Via Norm Geras comes news of perhaps the dumbest thing written about the World Cup this year. Step forward Professor Eagleton in - where else? - The Guardian:
If the Cameron government is bad news for those seeking radical change, the World Cup is even worse. It reminds us of what is still likely to hold back such change long after the coalition is dead. If every rightwing thinktank came up with a scheme to distract the populace from political injustice and compensate them for lives of hard labour, the solution in each case would be the same: football. No finer way of resolving the problems of capitalism has been dreamed up, bar socialism. And in the tussle between them, football is several light years ahead.

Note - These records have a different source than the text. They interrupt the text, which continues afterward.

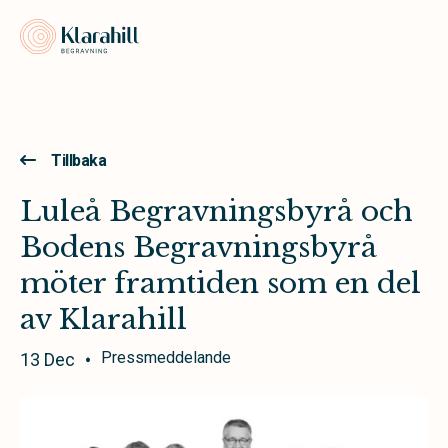
Klarahill
Tillbaka
Luleå Begravningsbyrå och
Bodens Begravningsbyrå
möter framtiden som en del
av Klarahill
Pressmeddelande
13 Dec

I confess I thought this had to be some elaborate attempt at self-parody. But it appears not to be, not least since that might demand the discovery of a previously-unsuspected sense of humor somewhere within the Eagleton soul. And anyway he demands that: "Nobody serious about political change can shirk the fact that the game has to be abolished."
So there: Jon Chait, your anti-soccer screeds, entertaining and unpersuasive as they may be, are also Pop Warner* league stuff in comparison to the guff peddled by some. Up your game, man!
*An organisation that calls itself a Youth Football [sic] and Cheerleading organisation. Soccer may be for wimps and dorks but at least you play the game...
2 comments
Soccer is the opium of the masses?
- roqabs
June 16, 2010 at 12:54pm
Will say this though: in Venezuela, which are write about sometimes (in breaks between watching matches), the government has not been shy at all to wait for the World Cup to start to spring some unpopular news on the population. Just yesterday the country's eighth biggest bank, which is run by prominent opposition supporter, was taken over by regulators in what everyone assumes is a move towards closing down the last remaining opposition TV broadcaster ahead of elections for the national assembly in September. Normally this would cause a huge outcry: street marches, protests, the works. But in the middle of a mundial, it's flown completely under the radar. Eagleton's self-righteous tone is obnoxious, of course: but it would be naïve to think that governments in soccer crazy places don't use the World Cup as a media smokescreen to cover up their crap.